What is being asked — There is one span to output from the data below: the lines starting at the line with "Probe Data Logger with LCD screen" and ending at the line with "Hold is enabled". Output it exactly, ends included, nothing more.
##### Data for this exercise
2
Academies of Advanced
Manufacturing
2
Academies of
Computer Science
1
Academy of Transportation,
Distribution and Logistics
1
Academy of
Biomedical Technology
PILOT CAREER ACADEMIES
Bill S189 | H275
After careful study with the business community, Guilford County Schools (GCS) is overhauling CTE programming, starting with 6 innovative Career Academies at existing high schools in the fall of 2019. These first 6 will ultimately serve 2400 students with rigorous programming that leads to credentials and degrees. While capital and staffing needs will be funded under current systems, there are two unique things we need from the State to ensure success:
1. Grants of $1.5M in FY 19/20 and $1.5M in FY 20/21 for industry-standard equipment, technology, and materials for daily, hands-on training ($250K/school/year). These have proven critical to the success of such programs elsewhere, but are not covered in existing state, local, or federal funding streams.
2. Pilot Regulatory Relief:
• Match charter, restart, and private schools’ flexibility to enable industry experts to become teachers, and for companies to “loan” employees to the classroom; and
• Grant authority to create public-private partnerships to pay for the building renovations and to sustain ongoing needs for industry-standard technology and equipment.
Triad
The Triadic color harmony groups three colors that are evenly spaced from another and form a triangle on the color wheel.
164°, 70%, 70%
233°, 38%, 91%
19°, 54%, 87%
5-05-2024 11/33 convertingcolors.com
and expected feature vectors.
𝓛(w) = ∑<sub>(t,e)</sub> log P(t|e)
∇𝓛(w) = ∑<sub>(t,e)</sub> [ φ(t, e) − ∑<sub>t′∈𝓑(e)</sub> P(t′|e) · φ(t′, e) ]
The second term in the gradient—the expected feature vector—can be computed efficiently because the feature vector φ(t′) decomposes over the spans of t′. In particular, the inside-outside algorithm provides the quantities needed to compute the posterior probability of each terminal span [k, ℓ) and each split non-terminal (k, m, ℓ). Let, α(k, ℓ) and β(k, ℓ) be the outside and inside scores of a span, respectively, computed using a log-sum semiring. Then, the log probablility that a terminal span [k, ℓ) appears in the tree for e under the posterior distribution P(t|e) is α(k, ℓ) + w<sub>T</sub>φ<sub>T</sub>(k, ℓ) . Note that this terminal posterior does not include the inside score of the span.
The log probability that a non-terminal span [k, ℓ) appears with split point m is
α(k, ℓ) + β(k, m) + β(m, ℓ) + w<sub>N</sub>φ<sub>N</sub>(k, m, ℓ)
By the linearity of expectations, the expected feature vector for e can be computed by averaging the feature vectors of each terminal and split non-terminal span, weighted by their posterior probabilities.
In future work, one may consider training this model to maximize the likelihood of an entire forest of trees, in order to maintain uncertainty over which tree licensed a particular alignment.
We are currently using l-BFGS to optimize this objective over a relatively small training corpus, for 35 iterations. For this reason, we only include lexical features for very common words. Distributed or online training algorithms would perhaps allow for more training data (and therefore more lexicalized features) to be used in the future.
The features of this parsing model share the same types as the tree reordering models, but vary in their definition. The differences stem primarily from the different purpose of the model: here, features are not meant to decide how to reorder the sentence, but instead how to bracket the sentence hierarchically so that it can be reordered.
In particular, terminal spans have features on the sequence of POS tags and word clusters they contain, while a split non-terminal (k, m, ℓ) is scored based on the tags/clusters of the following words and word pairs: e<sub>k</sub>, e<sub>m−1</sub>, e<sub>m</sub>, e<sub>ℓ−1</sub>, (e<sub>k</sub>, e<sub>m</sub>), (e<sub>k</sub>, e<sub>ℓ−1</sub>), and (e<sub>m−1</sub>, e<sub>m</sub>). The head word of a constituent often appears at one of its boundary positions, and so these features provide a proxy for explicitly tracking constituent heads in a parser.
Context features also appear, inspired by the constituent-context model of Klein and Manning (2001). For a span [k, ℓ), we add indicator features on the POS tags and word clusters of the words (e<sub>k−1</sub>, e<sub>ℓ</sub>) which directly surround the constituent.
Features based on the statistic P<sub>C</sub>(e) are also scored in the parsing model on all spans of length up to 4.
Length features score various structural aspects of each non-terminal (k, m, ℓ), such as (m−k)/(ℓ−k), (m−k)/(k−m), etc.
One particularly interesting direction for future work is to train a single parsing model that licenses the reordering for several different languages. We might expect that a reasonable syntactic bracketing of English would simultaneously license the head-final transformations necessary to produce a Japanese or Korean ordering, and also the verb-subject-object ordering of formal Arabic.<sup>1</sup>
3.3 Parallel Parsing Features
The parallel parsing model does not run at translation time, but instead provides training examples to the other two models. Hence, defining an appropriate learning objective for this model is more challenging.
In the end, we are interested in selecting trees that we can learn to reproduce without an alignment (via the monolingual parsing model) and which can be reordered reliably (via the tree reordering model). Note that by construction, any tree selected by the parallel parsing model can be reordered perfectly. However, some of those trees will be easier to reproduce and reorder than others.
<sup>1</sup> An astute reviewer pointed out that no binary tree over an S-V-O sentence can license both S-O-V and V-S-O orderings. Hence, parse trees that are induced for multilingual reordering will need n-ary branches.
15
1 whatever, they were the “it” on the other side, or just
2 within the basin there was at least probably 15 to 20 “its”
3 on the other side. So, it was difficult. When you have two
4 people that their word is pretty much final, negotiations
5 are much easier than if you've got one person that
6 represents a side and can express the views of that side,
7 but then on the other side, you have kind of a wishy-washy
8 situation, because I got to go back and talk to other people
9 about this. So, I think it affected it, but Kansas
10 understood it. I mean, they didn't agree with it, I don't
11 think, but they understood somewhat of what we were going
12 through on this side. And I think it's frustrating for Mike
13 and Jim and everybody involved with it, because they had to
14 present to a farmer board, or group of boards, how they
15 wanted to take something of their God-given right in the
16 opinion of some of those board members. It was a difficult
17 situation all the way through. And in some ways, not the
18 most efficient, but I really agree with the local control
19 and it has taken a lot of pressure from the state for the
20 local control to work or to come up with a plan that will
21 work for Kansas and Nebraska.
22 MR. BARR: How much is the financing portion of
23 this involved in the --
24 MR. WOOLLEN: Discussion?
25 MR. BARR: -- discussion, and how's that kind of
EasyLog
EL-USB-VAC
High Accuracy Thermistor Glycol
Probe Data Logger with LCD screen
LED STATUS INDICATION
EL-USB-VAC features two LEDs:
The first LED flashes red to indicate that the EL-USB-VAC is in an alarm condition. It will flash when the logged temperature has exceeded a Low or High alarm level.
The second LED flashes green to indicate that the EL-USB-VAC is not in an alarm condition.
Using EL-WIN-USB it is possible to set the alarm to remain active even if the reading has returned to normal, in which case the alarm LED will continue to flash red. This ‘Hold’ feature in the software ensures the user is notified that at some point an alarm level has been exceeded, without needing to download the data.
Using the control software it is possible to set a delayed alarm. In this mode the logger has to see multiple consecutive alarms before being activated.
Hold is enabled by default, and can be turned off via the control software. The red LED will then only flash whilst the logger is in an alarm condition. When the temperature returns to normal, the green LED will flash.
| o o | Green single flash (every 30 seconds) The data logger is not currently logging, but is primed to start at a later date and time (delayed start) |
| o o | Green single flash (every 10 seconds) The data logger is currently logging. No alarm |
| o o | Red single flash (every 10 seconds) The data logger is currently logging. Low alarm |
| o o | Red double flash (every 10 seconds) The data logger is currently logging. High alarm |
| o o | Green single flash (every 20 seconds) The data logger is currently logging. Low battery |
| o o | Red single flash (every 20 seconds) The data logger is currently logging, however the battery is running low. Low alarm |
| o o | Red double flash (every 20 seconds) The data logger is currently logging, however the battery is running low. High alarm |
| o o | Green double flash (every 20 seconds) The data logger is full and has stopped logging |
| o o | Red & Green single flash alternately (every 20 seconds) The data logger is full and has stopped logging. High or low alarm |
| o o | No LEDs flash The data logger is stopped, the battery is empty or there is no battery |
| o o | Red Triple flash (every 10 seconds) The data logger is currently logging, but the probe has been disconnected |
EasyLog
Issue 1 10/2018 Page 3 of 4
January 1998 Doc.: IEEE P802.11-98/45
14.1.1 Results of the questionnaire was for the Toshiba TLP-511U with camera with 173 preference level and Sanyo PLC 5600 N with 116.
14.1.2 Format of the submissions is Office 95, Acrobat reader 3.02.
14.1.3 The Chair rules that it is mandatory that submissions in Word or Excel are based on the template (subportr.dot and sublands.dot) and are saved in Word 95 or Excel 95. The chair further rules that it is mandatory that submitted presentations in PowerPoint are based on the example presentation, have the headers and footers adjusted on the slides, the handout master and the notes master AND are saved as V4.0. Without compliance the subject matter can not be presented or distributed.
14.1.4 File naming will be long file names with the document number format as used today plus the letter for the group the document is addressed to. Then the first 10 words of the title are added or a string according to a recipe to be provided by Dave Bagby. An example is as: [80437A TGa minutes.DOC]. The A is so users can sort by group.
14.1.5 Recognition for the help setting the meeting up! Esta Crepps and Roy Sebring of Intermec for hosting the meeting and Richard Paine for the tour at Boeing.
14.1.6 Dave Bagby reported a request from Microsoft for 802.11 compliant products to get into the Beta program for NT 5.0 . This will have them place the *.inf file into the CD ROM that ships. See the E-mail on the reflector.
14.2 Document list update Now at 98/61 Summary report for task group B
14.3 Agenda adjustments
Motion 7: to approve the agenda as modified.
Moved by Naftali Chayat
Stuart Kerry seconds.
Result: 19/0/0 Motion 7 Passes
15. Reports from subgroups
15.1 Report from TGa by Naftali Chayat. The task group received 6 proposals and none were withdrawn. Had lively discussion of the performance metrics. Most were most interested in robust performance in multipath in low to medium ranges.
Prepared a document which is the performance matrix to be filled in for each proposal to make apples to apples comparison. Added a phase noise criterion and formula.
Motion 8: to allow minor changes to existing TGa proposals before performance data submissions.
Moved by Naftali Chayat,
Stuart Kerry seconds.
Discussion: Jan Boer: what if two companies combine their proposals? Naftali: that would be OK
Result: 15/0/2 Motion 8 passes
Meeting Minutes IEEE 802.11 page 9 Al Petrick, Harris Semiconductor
##########
Problem solution —
Probe Data Logger with LCD screen
LED STATUS INDICATION
EL-USB-VAC features two LEDs:
The first LED flashes red to indicate that the EL-USB-VAC is in an alarm condition. It will flash when the logged temperature has exceeded a Low or High alarm level.
The second LED flashes green to indicate that the EL-USB-VAC is not in an alarm condition.
Using EL-WIN-USB it is possible to set the alarm to remain active even if the reading has returned to normal, in which case the alarm LED will continue to flash red. This ‘Hold’ feature in the software ensures the user is notified that at some point an alarm level has been exceeded, without needing to download the data.
Using the control software it is possible to set a delayed alarm. In this mode the logger has to see multiple consecutive alarms before being activated.
Hold is enabled by default, and can be turned off via the control software. The red LED will then only flash whilst the logger is in an alarm condition. When the temperature returns to normal, the green LED will flash.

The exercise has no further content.